Desvœux said not a word, but he still kept possession of her hand, and the two stood looking silently across the misty valley and the precipice that fell away at their feet into solemn gloom below. The tramp of a horse's feet was heard behind them and Boldero came trotting innocently up the path.
'We are walking home,' Maud said, 'the night is so delicious. You may get off and come with us, if you please.'
Boldero, who would have jumped over the mountain-side if Maud had bidden him, at once dismounted. Desvœux fell behind, and said not one word during the rest of the homeward journey.
CHAPTER XXXVII.
ILL NEWS FLY APACE.
Never any more, while I live,
Need I hope to see his face as before.
Maud reached her house over-tired, over-wrought, and somewhat sad at heart. She had gone much further than she meant, much further than her real feelings prompted. Even as she yielded to the sudden impulse she had repented, and while still doing it begun to wish the deed undone. She had been vexed and teased and excited till she scarce knew what her actions meant. The man to whom she had committed herself by so compromising an indiscretion had no sooner reached the dangerous eminence in her regard than he began to fall away and make her doubly remorseful for the act. She resented his ascendency over her, the force of the liking with which he inspired her and the degree to which he led her where he would. His language, when he was not there to carry it off with fun and daring, seemed unreal, exaggerated, absurd. Even before they got home her taste had begun to turn against him. Boldero's almost reverential care of her set her upon disparaging the other's lawless, inconsiderate homage. The very way in which he stayed behind was, she knew, intended as a sulky protest against Boldero's intrusion. A man who really cared about her would, Maud felt, have acquiesced in what she chose, what it was obviously right for her to choose, without any such display of temper. Then there had been something in Desvœux's manner, when he wished her good-night, which implied a private understanding and set her heart beating with indignation. A really fine nature would have been doubly deferential, doubly courteous, doubly watchful against seeming to take a liberty. Desvœux's tone had something in it to Maud's ear, which was familiar, easy, only just not disrespectful. She had been defying public opinion for him all day; she had at last, in a sudden impulse of pity, put herself at his mercy: already she began to doubt whether he was a man who would use his advantage generously. Perhaps after all Felicia had been right about him.

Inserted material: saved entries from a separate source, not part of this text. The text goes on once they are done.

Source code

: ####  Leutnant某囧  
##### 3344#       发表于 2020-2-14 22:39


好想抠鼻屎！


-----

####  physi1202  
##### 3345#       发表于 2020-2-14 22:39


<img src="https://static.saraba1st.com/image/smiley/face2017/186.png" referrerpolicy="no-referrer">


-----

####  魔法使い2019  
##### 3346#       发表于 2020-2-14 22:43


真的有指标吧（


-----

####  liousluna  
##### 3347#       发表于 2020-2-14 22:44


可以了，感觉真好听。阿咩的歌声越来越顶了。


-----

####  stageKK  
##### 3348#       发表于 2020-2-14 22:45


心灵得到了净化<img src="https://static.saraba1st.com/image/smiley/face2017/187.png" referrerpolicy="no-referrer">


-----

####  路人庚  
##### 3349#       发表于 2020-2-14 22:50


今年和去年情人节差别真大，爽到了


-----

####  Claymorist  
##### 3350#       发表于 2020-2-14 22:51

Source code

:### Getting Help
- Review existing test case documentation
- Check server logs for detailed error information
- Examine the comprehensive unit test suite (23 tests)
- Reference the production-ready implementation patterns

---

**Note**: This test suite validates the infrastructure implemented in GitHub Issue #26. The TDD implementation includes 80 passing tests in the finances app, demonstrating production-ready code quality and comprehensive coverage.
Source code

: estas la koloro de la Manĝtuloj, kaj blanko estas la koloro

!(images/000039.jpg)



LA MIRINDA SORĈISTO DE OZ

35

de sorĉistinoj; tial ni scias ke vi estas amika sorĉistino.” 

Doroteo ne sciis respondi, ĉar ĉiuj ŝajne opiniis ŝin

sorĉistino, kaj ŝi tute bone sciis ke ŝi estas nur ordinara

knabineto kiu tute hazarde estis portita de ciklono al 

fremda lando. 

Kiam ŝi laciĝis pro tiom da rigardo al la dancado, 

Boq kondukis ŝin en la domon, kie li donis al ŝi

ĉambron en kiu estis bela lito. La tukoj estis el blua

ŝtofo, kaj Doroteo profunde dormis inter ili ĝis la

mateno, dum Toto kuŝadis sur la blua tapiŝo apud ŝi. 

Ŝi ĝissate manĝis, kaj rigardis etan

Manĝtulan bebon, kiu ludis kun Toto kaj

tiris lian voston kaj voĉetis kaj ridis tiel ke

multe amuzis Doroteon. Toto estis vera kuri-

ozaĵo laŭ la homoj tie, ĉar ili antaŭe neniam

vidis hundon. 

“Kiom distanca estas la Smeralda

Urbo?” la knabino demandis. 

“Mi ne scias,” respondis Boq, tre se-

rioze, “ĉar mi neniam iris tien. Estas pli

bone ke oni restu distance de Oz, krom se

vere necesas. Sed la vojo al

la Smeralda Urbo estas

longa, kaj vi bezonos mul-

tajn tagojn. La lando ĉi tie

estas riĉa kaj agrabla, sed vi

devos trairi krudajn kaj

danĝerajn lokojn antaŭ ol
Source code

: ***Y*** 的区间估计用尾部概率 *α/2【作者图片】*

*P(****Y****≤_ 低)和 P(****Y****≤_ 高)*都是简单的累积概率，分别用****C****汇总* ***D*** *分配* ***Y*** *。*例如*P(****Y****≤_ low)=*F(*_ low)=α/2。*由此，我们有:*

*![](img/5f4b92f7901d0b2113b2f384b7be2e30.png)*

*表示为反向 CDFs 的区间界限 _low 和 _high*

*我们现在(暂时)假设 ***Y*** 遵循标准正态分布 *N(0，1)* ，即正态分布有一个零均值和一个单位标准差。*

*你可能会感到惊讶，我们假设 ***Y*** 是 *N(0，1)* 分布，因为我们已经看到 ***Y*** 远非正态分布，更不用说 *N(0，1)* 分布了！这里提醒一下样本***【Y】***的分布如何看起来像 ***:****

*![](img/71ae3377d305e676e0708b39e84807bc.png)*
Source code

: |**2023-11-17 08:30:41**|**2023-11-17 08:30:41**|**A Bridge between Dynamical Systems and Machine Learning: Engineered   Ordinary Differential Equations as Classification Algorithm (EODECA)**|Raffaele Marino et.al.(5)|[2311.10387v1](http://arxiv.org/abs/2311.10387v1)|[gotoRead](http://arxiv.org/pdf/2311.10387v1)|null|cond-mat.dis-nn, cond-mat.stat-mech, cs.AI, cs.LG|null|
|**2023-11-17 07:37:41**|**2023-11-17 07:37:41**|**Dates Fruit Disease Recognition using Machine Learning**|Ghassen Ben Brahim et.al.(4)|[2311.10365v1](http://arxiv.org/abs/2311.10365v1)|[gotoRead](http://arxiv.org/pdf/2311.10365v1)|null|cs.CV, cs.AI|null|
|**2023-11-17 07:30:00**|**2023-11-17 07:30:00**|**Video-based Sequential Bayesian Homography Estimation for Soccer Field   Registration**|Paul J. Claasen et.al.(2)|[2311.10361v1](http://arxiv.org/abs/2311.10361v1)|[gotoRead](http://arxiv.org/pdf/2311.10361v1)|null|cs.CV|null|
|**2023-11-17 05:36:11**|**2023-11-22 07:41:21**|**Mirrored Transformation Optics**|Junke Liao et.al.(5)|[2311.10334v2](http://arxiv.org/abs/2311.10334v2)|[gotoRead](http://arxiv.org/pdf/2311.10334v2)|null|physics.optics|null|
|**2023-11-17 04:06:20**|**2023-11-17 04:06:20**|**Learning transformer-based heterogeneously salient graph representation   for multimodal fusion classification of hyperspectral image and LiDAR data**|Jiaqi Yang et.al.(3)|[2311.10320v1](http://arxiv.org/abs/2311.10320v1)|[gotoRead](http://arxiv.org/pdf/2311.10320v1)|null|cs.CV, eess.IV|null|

Then, when she got home, everything conspired to try her nerves. In the first place, no letter had come from her husband; there had been no letter for two days before, and this was a longer interval than had ever yet occurred. She tried in vain not to be frightened at the unaccustomed silence. Mrs. Vereker laughed her anxieties to scorn, but Maud knew better what such a long cessation implied. Her conscience was too ill at ease not to be apprehensive at the first occasion, however trivial, for alarm. Either something had happened or, dreadful possibility, her husband was displeased, and too displeased to write. While she was taking off her things and harassing herself with all sorts of fancied troubles, Mrs. Vereker came in and completed her discomfiture.